Some of the most challenging services have been those where components of the service have been outsourced to commercial third parties. The central Penn webserver, www.upenn.edu is located on the Akamai content delivery network, and Akamai has been slow to deploy IPv6. We successfully worked with Akamai to put the website on IPv6 for last year’s world IPv6 day (June 8th 2011), but they were not then prepared to offer it on an ongoing production basis. In April 2012, Akamai finally announced production IPv6 support. As of May 9th, the Penn website is now available over IPv6, hopefully permanently this time.
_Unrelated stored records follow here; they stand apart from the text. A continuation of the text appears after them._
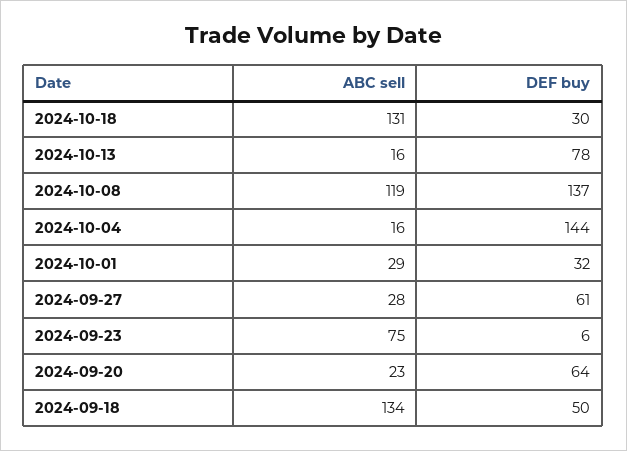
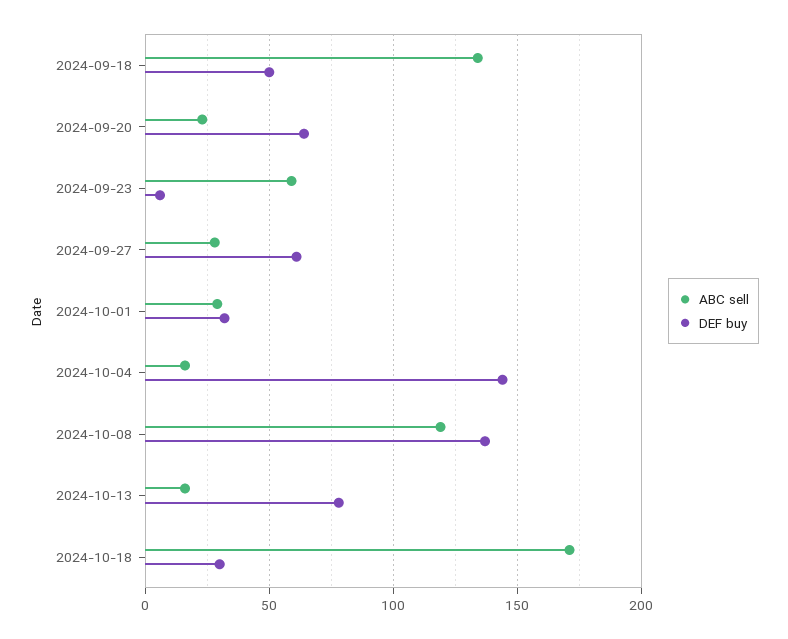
  {
    "ABC sell": {
-     "2024-10-18": 131,
+     "2024-10-18": 170,
      "2024-10-13": 16,
      "2024-10-08": 119,
      "2024-10-04": 16,
      "2024-10-01": 29,
      "2024-09-27": 28,
-     "2024-09-23": 75,
+     "2024-09-23": 60,
      "2024-09-20": 23,
      "2024-09-18": 134
    },
    "DEF buy": {
      "2024-10-18": 30,
      "2024-10-13": 78,
      "2024-10-08": 137,
      "2024-10-04": 144,
      "2024-10-01": 32,
      "2024-09-27": 61,
      "2024-09-23": 6,
      "2024-09-20": 64,
      "2024-09-18": 50
    }
  }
Akamai uses DNS resolver client addresses to direct users to content servers geographically close to them (although a few other factors including load are also considered by the server selection algorithm). I collected some data with the help of colleagues about where the www.upenn.edu AAAA record resolves to from various locations. Since we host a cluster of IPv6-enabled Akamai content servers on our campus network, most of the time, on-campus users of www.upenn.edu will be directed to these local servers.
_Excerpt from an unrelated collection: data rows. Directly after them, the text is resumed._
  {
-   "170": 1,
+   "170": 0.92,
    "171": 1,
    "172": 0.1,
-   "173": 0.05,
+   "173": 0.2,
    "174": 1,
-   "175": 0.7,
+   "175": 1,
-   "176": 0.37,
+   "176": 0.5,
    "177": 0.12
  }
One issue we overlooked, is that there is a version of the main Penn website optimized for small form-factor mobile devices (“m.upenn.edu”) which is not on the Akamai CDN, and run by another unit within the IT organization that has not yet deployed IPv6. So, more work remains to get the Penn web presence completely IPv6 ready.

The other challenging service is central e-mail. Penn uses Message Labs (now Symantec Cloud) to scan e-mail for viruses and spam scoring. As a result both inbound and outbound e-mail has to go through Symantec Cloud’s servers. We’ve inquired about IPv6 support for a number of years, but even today, they appear to have no plans to support it. Our latest communication from them (early May 2012) indicates that they have no plans for any IPv6 support for FY13 (their fiscal year starts in April), and that this may change as priorities shift. At some point, we too might be compelled to shift our priorities and end our relationship with Message Labs, and either seek another provider (does Google/Postini do IPv6 yet?) or bring back virus & spam filtering in-house.

For a comparative view of externally visible IPv6 enabled application services deployed at various US universities and other organizations, Mark Prior’s IPv6 survey website is a good resource. Of the five services measured there (Web, DNS, Mail, NTP, and Jabber), Penn gets a green box for four - Mail is the missing one because of Symantec Cloud.

Other Projects

From time to time, we’ve worked with Penn researchers and outside companies on IPv6 related projects. In the fall of 2009, we worked with Alain Durand (then at Comcast) and Roch Guerin (Penn engineering school faculty) on a small trial deployment of Dual Stack Lite; see RFC 6333 for details of this protocol - this was mostly to help Comcast out. It’s unlikely that Penn will deploy DSLite in our own production network. We’ve also worked with Roch and Comcast on an ongoing IPv6 adoption measurement project. Details of this project are available at: http://mnlab-ipv6.seas.upenn.edu/

Facilitating Regional Connectivity

As mentioned earlier, Penn enables IPv6 connectivity for regional institutions via the MAGPI GigaPoP and Internet2. Currently, we provide IPv6 connectivity to the following institutions: Princeton University, New Jersey Edge (the state education network for NJ), Lafayette College, and Rutgers University. Of them, Princeton came up first in 2005.

Traffic Measurements

Looking at some recent data, IPv6 traffic traversing the campus border is roughly 3% of the total inbound and about 1% of the total outbound traffic. Internal traffic is probably a slightly higher percentage. We’re just starting to deploy better measurement infrastructure for IPv6, so we’ll have more comprehensive data in the future. But I’ll be writing another article sharing what we have so far next.